* [Directions]: You are asked to filter the data below and copy every line holding "CONTAS".

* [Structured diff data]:
Start of Block

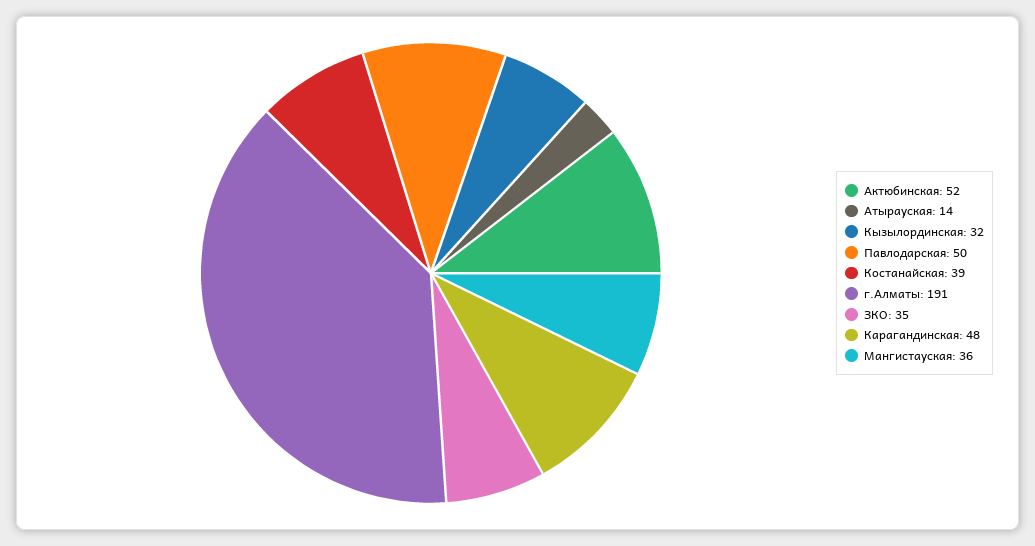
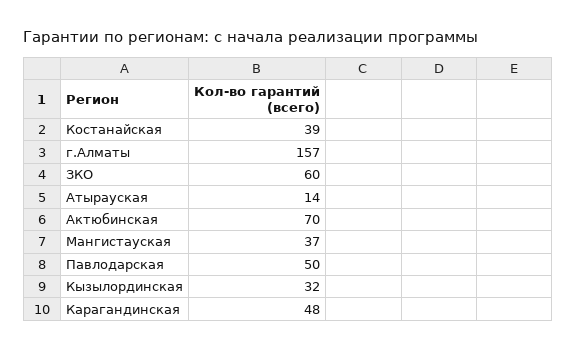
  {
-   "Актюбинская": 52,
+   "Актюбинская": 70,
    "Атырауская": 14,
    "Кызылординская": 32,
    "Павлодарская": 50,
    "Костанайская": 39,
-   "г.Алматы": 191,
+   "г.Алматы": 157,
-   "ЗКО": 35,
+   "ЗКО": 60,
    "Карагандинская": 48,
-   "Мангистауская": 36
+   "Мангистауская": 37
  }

End of Block
Start of Block

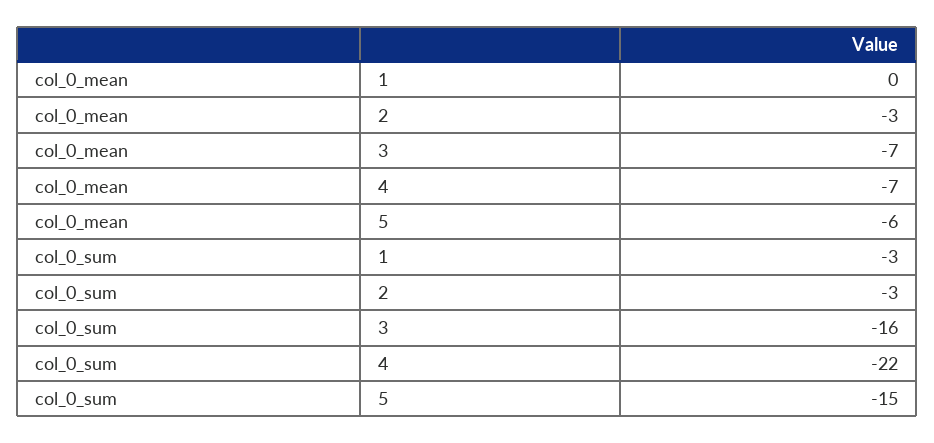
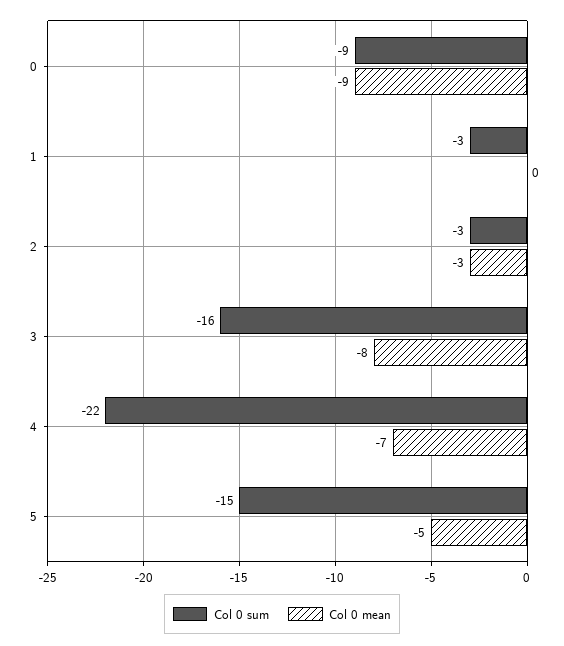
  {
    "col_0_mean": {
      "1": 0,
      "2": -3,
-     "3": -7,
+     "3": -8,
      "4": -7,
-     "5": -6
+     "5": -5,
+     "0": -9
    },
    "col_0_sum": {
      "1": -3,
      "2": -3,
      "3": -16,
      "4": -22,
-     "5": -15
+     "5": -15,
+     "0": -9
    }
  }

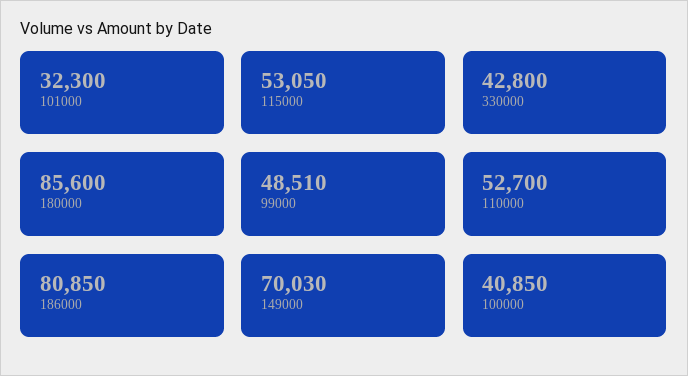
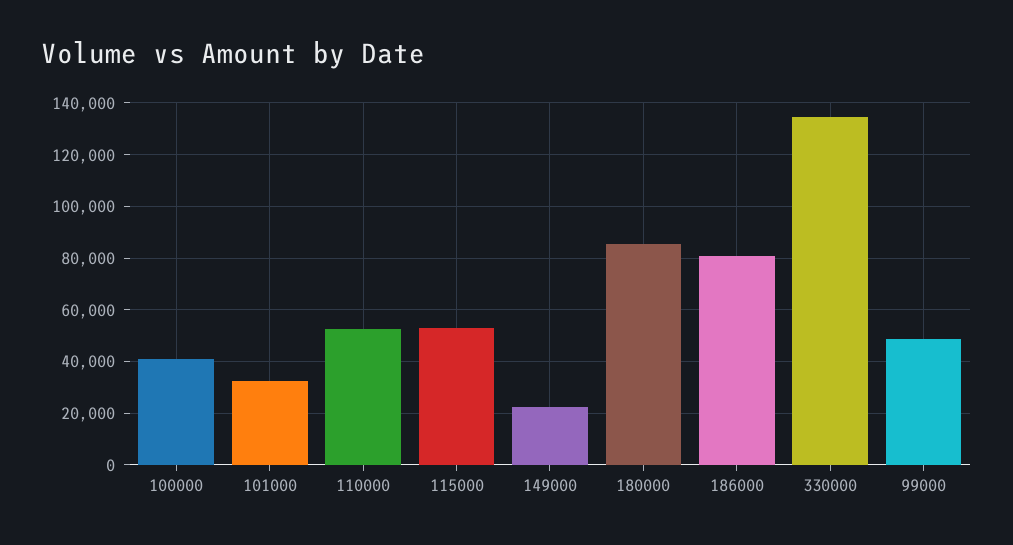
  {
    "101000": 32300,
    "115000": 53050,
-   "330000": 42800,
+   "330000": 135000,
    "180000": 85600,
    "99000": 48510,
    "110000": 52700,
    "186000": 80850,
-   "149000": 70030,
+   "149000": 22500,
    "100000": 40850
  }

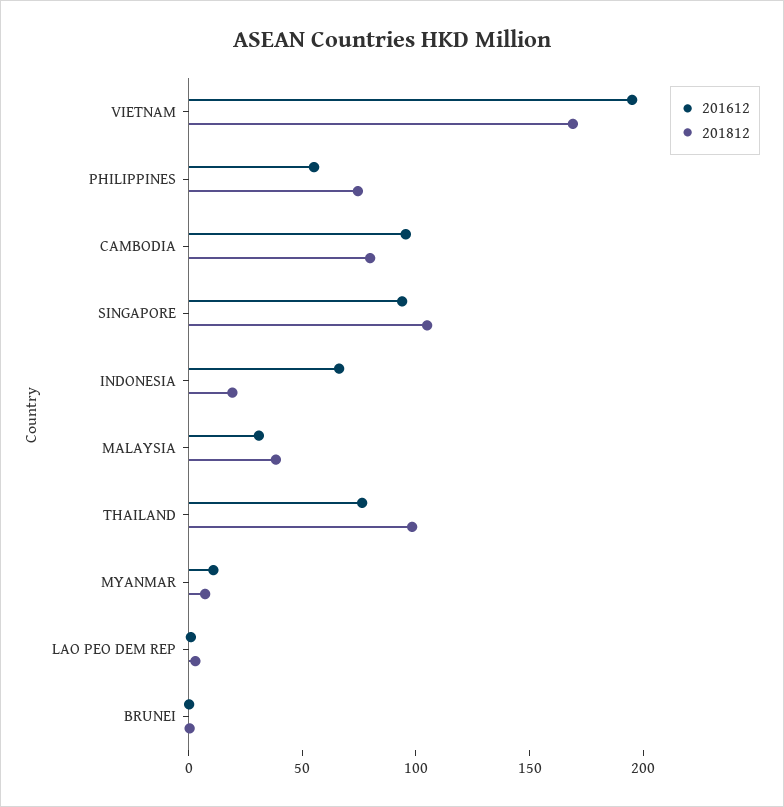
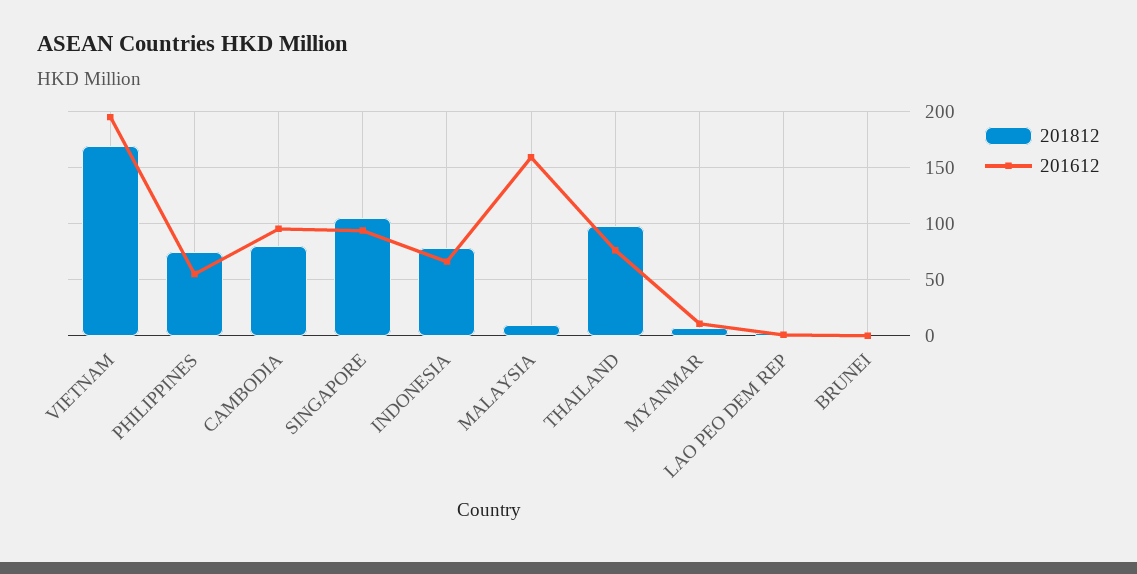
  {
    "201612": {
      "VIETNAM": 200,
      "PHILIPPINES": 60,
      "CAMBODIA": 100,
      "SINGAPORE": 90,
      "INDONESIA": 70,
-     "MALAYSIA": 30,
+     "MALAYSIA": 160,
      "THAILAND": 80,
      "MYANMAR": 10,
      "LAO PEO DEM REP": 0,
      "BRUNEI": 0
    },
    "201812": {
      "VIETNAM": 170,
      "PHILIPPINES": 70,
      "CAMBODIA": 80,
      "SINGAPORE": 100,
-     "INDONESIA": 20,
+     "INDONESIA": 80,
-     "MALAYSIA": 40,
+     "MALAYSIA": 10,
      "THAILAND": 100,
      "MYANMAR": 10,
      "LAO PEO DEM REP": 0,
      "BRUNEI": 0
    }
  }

End of Block
Start of Block

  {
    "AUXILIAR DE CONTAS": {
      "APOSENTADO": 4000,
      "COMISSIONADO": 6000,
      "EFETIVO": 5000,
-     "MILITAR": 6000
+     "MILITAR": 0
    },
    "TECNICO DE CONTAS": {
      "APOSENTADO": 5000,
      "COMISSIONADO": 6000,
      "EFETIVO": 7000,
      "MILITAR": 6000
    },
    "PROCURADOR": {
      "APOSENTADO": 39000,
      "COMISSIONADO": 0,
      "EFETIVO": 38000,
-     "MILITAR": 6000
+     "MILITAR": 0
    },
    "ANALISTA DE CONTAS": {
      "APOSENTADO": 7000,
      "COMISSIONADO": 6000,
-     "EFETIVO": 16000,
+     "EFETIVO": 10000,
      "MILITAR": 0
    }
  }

End of Block

* [Solution for this exercise]:
    "AUXILIAR DE CONTAS": {
    "TECNICO DE CONTAS": {
    "ANALISTA DE CONTAS": {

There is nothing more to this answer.